Task details » Copy out the lines of the records below, and only those lines, from the one with "1214,172 L 1456,534" through the one with "5-5.5V0Q5 5 0", exactly as they appear.

Information given »
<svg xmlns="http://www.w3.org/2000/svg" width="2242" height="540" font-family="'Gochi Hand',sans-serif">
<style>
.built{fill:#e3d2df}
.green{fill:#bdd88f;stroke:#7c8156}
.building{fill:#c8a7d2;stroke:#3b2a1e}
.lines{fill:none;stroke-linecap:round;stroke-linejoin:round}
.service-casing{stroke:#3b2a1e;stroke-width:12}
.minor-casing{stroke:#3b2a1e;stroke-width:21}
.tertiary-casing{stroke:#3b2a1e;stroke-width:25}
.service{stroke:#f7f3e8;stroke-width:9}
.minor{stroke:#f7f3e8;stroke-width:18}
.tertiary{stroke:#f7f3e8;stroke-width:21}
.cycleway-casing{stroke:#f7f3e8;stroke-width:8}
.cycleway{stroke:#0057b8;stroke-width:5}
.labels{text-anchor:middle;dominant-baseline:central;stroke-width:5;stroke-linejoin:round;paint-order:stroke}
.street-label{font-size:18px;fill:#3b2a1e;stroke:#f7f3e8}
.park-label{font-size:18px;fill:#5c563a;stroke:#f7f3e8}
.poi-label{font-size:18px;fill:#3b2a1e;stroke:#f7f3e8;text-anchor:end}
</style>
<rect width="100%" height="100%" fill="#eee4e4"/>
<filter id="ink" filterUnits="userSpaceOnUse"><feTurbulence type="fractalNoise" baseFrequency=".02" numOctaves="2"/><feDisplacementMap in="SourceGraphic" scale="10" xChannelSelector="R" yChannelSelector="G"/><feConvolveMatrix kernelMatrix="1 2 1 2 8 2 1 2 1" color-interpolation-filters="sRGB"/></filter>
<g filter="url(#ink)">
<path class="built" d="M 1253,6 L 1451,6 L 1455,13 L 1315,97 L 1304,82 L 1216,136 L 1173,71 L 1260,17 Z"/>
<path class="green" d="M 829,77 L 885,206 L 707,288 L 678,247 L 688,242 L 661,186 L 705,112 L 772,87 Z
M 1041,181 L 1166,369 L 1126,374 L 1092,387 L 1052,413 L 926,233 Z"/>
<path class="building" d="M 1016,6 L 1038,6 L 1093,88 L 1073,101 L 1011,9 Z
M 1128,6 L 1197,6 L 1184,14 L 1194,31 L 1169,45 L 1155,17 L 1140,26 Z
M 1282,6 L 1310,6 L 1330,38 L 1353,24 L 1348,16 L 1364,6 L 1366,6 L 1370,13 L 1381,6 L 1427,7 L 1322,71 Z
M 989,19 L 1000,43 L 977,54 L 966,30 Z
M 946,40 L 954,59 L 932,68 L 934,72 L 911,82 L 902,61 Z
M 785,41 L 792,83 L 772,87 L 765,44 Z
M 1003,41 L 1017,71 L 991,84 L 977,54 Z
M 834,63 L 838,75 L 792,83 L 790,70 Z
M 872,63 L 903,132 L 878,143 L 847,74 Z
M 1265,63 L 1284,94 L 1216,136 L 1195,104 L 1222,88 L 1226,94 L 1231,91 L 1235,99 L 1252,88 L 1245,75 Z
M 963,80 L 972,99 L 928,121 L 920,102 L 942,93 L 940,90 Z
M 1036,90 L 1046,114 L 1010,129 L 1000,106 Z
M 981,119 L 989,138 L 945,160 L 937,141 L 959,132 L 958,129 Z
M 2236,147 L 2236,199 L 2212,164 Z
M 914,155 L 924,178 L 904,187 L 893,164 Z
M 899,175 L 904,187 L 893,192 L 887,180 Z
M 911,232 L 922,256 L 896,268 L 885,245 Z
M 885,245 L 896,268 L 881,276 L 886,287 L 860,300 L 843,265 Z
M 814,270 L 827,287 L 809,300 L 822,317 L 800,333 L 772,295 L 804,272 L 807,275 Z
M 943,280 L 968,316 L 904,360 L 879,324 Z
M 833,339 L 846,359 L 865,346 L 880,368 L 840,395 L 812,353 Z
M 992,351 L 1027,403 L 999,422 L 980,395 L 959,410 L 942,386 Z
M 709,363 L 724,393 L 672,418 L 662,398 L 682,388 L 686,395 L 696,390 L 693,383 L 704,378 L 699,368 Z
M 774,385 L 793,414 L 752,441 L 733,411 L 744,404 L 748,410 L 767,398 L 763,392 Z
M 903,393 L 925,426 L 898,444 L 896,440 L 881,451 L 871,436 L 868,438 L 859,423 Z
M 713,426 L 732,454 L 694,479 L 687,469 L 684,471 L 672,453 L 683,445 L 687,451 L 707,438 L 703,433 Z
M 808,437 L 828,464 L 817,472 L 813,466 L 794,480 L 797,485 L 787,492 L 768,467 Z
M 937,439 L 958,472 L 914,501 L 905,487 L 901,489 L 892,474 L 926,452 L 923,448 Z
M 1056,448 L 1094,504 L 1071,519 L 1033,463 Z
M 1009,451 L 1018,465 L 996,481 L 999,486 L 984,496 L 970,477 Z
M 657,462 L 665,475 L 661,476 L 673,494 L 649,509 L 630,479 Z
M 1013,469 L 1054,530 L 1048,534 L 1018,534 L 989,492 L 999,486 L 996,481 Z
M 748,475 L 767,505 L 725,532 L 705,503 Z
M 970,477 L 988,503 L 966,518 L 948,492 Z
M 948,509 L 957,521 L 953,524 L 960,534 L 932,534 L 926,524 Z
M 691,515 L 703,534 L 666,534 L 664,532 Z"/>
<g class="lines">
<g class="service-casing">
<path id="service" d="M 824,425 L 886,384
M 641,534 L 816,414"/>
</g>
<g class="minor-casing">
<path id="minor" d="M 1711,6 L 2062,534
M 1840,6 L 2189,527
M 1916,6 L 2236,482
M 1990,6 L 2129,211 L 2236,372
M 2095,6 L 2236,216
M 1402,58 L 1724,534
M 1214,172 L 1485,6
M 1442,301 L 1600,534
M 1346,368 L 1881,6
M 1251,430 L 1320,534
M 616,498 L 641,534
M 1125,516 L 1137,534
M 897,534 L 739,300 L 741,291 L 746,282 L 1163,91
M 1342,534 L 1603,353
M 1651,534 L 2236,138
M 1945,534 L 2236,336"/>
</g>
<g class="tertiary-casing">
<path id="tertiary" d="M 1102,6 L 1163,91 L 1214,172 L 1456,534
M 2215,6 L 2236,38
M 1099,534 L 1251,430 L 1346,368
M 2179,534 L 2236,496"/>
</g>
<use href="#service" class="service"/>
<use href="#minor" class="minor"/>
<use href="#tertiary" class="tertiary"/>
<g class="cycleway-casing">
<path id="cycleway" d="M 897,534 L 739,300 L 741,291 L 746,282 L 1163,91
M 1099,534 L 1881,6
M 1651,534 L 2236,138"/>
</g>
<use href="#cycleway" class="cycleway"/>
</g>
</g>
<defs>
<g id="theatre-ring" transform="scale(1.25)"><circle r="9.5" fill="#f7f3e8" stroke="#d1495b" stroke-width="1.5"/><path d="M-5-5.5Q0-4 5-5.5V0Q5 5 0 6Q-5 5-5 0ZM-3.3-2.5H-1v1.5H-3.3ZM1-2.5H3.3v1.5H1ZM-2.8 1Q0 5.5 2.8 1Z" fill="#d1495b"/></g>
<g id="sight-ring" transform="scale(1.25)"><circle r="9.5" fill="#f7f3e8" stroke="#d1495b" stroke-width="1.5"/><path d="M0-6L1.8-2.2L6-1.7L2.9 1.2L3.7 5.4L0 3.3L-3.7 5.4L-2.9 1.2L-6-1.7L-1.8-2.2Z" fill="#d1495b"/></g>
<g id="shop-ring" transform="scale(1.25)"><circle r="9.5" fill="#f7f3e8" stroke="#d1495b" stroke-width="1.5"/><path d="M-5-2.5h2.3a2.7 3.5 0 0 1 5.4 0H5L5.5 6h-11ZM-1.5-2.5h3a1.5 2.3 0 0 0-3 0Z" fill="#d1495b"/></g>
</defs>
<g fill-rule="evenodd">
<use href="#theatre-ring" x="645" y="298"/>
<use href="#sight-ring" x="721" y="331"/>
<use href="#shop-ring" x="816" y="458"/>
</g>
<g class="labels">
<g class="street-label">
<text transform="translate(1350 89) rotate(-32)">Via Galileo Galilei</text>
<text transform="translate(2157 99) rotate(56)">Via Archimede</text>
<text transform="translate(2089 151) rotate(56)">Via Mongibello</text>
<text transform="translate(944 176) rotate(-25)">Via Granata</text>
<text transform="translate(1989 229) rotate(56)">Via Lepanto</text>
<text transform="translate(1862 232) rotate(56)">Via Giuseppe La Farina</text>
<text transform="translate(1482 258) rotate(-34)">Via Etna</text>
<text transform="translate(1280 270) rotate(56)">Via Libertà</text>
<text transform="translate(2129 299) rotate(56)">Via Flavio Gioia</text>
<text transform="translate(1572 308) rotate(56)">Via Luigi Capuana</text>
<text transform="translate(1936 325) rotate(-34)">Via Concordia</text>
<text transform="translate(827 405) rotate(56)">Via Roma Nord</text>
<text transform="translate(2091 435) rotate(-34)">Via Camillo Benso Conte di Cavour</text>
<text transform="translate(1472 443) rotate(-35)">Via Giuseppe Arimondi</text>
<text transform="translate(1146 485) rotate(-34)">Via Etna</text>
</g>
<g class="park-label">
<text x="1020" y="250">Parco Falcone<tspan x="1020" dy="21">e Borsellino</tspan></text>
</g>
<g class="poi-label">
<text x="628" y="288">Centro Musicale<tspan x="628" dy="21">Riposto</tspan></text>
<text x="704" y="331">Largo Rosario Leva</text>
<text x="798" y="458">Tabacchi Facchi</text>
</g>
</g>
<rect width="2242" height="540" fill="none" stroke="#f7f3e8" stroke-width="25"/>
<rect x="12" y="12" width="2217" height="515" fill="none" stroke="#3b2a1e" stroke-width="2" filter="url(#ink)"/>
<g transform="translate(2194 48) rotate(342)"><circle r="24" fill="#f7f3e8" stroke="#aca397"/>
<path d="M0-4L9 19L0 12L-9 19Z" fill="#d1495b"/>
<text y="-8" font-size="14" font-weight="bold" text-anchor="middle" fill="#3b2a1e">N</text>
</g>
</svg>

Expected answer »
<path id="tertiary" d="M 1102,6 L 1163,91 L 1214,172 L 1456,534
M 2215,6 L 2236,38
M 1099,534 L 1251,430 L 1346,368
M 2179,534 L 2236,496"/>
</g>
<use href="#service" class="service"/>
<use href="#minor" class="minor"/>
<use href="#tertiary" class="tertiary"/>
<g class="cycleway-casing">
<path id="cycleway" d="M 897,534 L 739,300 L 741,291 L 746,282 L 1163,91
M 1099,534 L 1881,6
M 1651,534 L 2236,138"/>
</g>
<use href="#cycleway" class="cycleway"/>
</g>
</g>
<defs>
<g id="theatre-ring" transform="scale(1.25)"><circle r="9.5" fill="#f7f3e8" stroke="#d1495b" stroke-width="1.5"/><path d="M-5-5.5Q0-4 5-5.5V0Q5 5 0 6Q-5 5-5 0ZM-3.3-2.5H-1v1.5H-3.3ZM1-2.5H3.3v1.5H1ZM-2.8 1Q0 5.5 2.8 1Z" fill="#d1495b"/></g>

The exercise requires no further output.